Disamping itu, ada rahmad dan kapasitas yang harus diusahakan sesuai dengan
kehendak Tuhan, dibawah bimbingan para nabi. Dan untuk mencapai kedekatan
dengan Allah, Ibnu Bajjah menganjurkan untuk melakukan tiga hal, yaitu (a)
membuat lidah kita selalu mengingat Allah dan memuliakan-Nya, (b) membuat
organ-organ tubuh kita bertindak sesuai dengan wawasan hati, dan (c)
menghindari segala yang membuat kiata lalai mengingat Allah atau membuat hati
berpaling dari-Nya. Ini semua mesti dilakukan terus-menerus sepanjang hidup.[13]
3. Moral
Tujuan hidup manusia di Dunia ini, kata Ibnu
Bajjah adalah memperoleh kebahagiaan.[14]
Untuk itu, Ibnu Bajjah membagi perbuatan manusia menjadi perbuatan hewani dan
manusiawi. Perbuatan hewani didasarkan atas dorongan naluri untuk memenuhi
kebutuhan-kebutuhan dan keinginan hawa nafsu. Sementara itu, perbuatan
manusiawi adalah perbuatan yang didasarkan atas pertimbangan rasio dan kemauan
yang bersih dan luhur.[15]
Untuk menyatakan apakah suatu tindakan itu
bersifat hewani atau manusiawi, perlulah memiliki spekulatif di samping
kemauan. Dengan memperhatikan sifat kemauan dan spekulatif, Ibnu Bajjah membagi
kebajikan menjadi dua jenis, kemajikan formal dan spekulatif. Kebajiakan formal
merupakan pembawaan sejak lahir tanpa pengaruh kemauan dan spekulasi, seperti
kejujuran seekor anjing, sebab mustahil bagi seekor anjing untuk tidak jujur.

•••

-- Tugas yang Dikerjakan --
1. Dalam kutipan tentang Ibnu Bajjah, apa tujuan hidup manusia di dunia menurut Ibnu Bajjah?
2. Salin persis bagian kutipan tentang Ibnu Bajjah, mulai dari kata-kata "Disamping itu, ada" dan terus sampai kata-kata "hati, dan (c)".

-- Data yang Disediakan --
•••

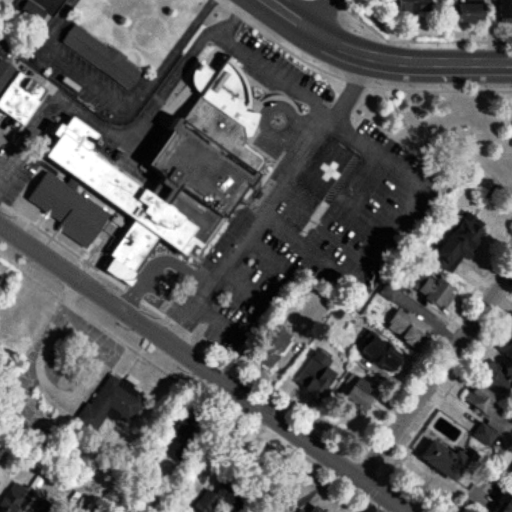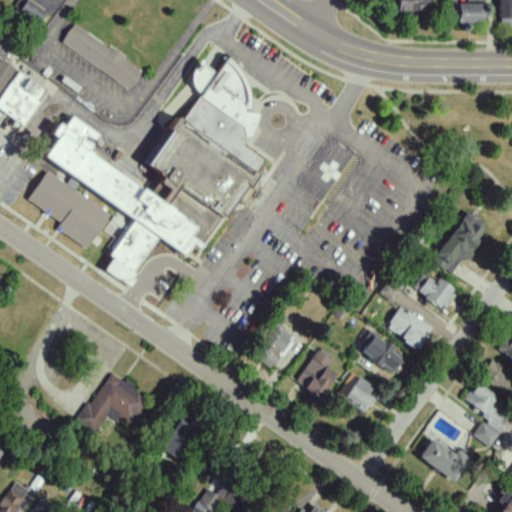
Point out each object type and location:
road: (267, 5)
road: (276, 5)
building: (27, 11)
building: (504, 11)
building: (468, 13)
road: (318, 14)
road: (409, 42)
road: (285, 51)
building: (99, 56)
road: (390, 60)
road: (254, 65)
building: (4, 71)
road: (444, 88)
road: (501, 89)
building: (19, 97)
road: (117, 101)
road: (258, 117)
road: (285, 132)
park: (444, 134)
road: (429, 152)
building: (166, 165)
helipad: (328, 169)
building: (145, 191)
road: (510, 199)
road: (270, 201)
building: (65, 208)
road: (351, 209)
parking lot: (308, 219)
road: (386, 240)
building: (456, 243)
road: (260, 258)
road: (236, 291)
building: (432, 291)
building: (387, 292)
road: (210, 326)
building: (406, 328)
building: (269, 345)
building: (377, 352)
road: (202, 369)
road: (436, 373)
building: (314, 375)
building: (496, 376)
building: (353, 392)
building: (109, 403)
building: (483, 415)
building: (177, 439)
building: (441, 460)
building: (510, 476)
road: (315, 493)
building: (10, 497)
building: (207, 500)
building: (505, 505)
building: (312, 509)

•••

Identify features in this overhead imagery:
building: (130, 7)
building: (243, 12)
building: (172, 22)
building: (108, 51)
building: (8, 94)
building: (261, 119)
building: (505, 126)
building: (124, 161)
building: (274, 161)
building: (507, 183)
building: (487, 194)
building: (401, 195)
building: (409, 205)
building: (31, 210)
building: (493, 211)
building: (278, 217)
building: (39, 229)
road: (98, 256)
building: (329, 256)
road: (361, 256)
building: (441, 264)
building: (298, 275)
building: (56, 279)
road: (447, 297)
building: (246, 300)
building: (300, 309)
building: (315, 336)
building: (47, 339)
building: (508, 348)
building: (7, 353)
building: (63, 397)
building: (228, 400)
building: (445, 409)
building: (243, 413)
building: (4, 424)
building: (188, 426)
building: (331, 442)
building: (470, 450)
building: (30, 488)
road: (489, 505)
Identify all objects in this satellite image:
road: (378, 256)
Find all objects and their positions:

•••

-- Kumpulan Jawaban --
1. Memperoleh kebahagiaan.

2.
Disamping itu, ada rahmad dan kapasitas yang harus diusahakan sesuai dengan
kehendak Tuhan, dibawah bimbingan para nabi. Dan untuk mencapai kedekatan
dengan Allah, Ibnu Bajjah menganjurkan untuk melakukan tiga hal, yaitu (a)
membuat lidah kita selalu mengingat Allah dan memuliakan-Nya, (b) membuat
organ-organ tubuh kita bertindak sesuai dengan wawasan hati, dan (c)